Entries shown:
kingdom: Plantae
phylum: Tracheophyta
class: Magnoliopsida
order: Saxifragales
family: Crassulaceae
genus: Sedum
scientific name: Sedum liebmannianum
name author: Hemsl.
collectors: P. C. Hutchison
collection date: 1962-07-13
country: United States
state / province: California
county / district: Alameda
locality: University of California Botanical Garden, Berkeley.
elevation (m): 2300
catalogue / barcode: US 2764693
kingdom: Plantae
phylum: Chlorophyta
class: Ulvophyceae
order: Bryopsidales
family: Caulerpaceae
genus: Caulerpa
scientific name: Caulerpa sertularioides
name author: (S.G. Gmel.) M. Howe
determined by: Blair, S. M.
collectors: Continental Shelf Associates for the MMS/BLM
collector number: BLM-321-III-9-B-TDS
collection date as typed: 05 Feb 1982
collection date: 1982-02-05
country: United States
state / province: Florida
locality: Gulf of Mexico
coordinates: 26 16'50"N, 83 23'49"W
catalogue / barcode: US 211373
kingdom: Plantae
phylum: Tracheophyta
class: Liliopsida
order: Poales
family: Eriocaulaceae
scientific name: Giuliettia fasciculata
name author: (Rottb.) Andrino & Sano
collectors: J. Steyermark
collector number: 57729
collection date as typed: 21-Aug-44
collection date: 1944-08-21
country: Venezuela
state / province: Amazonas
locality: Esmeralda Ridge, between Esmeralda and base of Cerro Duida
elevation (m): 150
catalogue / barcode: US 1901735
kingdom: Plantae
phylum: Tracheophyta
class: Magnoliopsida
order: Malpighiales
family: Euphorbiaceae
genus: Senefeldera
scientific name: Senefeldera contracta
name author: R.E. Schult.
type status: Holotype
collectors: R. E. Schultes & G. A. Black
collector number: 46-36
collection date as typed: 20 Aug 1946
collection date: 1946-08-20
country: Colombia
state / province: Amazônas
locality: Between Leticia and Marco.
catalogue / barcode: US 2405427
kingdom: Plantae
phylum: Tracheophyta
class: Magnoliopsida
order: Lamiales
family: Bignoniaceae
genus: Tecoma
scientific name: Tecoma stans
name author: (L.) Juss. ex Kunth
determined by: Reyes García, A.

Given problem:
Please reproduce the lines starting at the line containing "family: Bignoniaceae" and ending with the last of the lines.

Final result:
family: Bignoniaceae
genus: Tecoma
scientific name: Tecoma stans
name author: (L.) Juss. ex Kunth
determined by: Reyes García, A.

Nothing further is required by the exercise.